How, exactly, do you know your oil is overheating?


----------



## carrillr7 (1 mo ago)

It's only an assumption on my end. And that assumption is mainly based on my radiator coolant not overheating.


----------



## snowwy66 (Nov 5, 2017)

Oil can't get hotter then the motor or coolant. Although the theory is it can. I've yet to see it.

As for your fan problems. Lotsa threads on that very problem. 

2 temperature sensors.
Thermostat and housing.
Fan itself. There's a resistor pack on the fan motor assembly.


----------



## NUMBER2 (May 23, 2019)

Your cat radiating/convecting heat to the oil pan will not make the engine oil overheat. There is not enough energy there to make that happen. On that I can assure you. Coking oil in the turbo after a hot shut down is a thing, and is cumulative over time. That's why most turno engines these days require synthetic oil.

It's well established that the Cruze is calibrated to run high coolant temp, though I don't know what kind of oil temp is "normal" for a Cruze.

Sent from my SM-G781V using Tapatalk


----------



## Valpo Cruze (Feb 23, 2014)

snowwy66 said:


> Oil can't get hotter then the motor or coolant. Although the theory is it can. I've yet to see it.


Oil can and will get hotter than coolant temp depending on the driving conditions. The coolant circulating is removing heat from the engine to cool the engine. My Wrangler has a dash readout of trans, engine oil, and coolant temp. Once up to temp the engine oil is typically a bit hotter than the coolant temp. Drag racers will see oil temps of 230 - 260F while the coolant is still much lower than that.

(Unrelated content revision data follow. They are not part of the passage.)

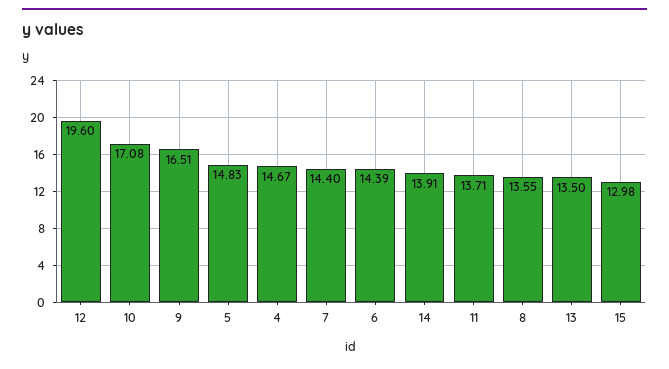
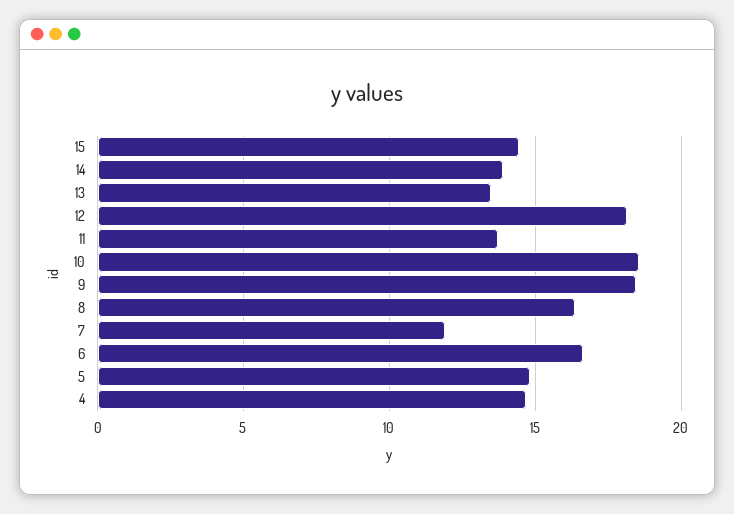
12: 19.6 -> 18
10: 17.08 -> 18.5
9: 16.51 -> 18.5
7: 14.4 -> 12
6: 14.39 -> 16.5
8: 13.55 -> 16.5
15: 12.98 -> 14.5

Now back to the OP, if the fan is running all the time then chances are that you have a problem in your cooling system. The early Cruzes ran a bit on the warm side at 190 - 225 F, if your temps are above that then you have a problem. Start with a coolant flush and replace it with a 50/50 mix. Clean the radiator as its almost 12 years old and possibly packed with crap thus reducing its effectiveness. Could even be buildup on the AC coil in front of it. Even though you are seeing the t-stat open it may not be opening enough, might need a new t-stat and water pump.


----------



## chilehed (Sep 3, 2020)

carrillr7 said:


> Radiator fan runs on high and loud. Fan also continues to run after car is turned off.


Any codes?

Safe oil temperature is a lot higher than most people seem to think. In the Arizona summer it's not hard to get to 120C (248F), which doesn't bother me at all.


----------



## Johnny B (Jun 4, 2019)

Even though most of the posts are pretty good, I'll attempt to fill in the blanks.
First off, you should have an oil temperature sensor that you can read with an obd tool.
The oil temperature should approach about 230F the longer the engine is run. Depending on engine load, speed, and ambient temperature it will vary. If it gets above 240 F this time of year, ya you may have an issue.

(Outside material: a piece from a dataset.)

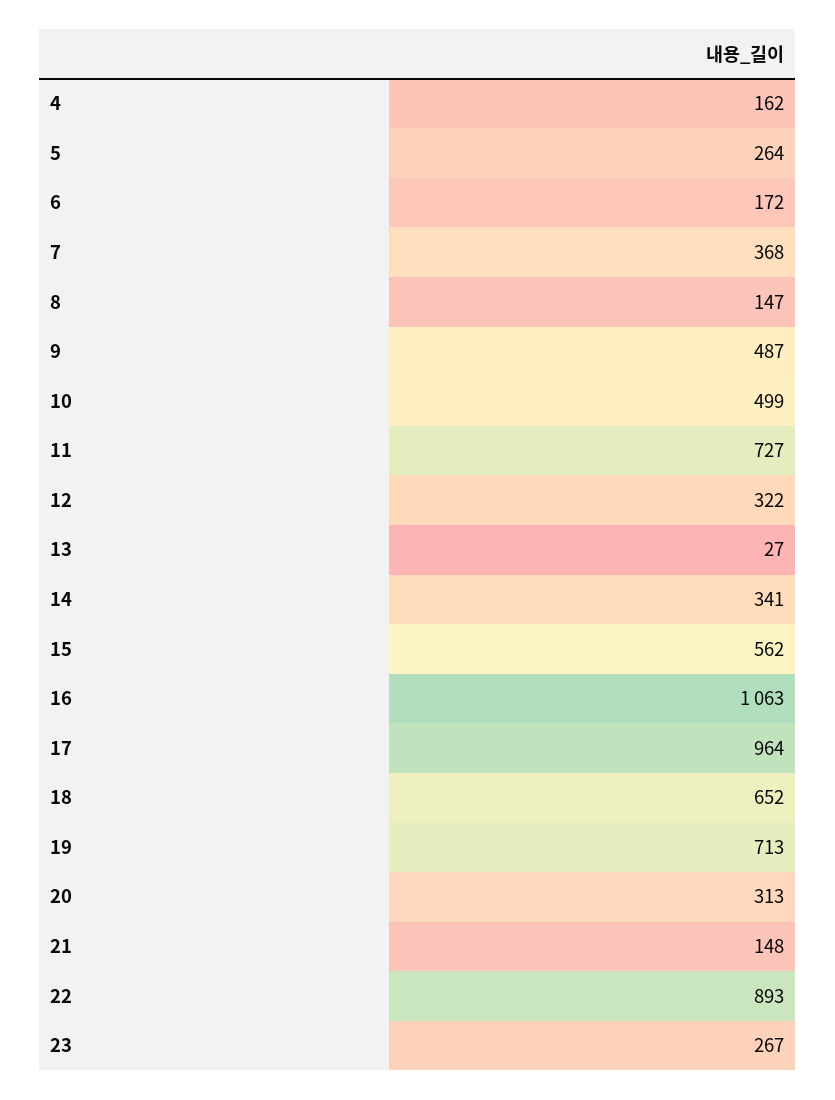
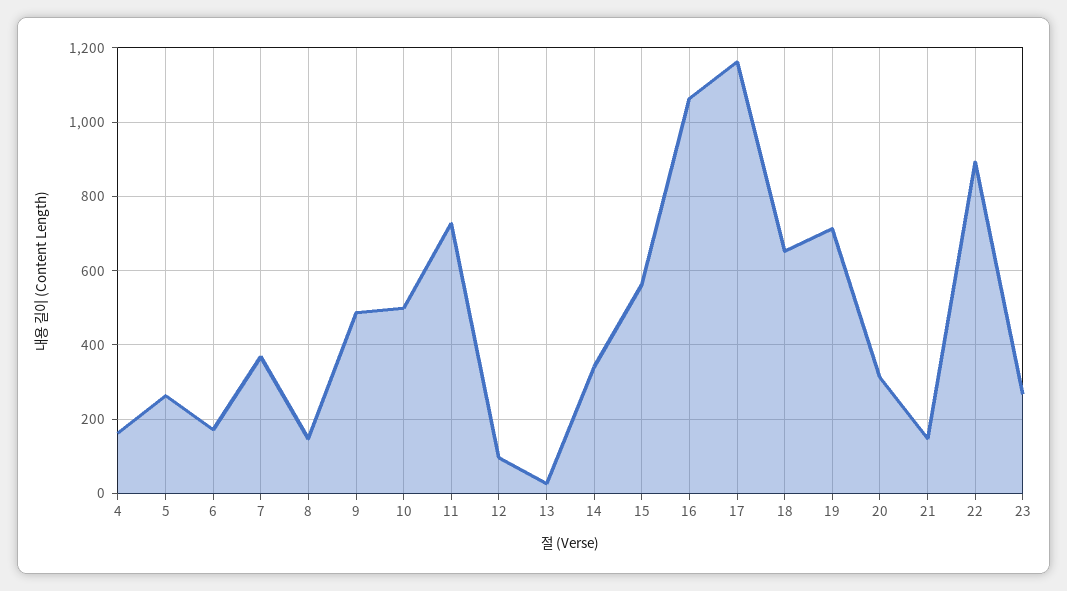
12: 322 -> 100
17: 964 -> 1160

It is likely you only have one issue, your radiator fan has a bad resistor bank. This will only allow the fan to run in high speed, and will turn on at a higher than normal temperature. The resistor is not replaceable, the entire fan unit will need replacement.


----------



## carrillr7 (1 mo ago)

chilehed said:


> Any codes?


The only code was the 420 cat code but that went away over a month ago after cat cleaner.


----------



## Cruze CTRL (Sep 16, 2021)

Any chance of performing a surgical procedure on the fan with one of these?


----------



## carrillr7 (1 mo ago)

Cruze CTRL said:


> Any chance of performing a surgical procedure on the fan with one of these?
> View attachment 300579


Heck yeah! Great find!


----------



## Valpo Cruze (Feb 23, 2014)

Run a search on the part number and you can find many sources not in Europe / Asia that should have faster shipping. Even Amazon has the part.


----------